WHAT YOU WILL DO => Edit the records below so that each "2024" reads "2023" and every other line stays the same.

INPUT FOR THIS TASK =>
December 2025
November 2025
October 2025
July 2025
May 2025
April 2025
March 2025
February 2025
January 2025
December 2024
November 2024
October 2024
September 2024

SOLUTION =>
December 2025
November 2025
October 2025
July 2025
May 2025
April 2025
March 2025
February 2025
January 2025
December 2023
November 2023
October 2023
September 2023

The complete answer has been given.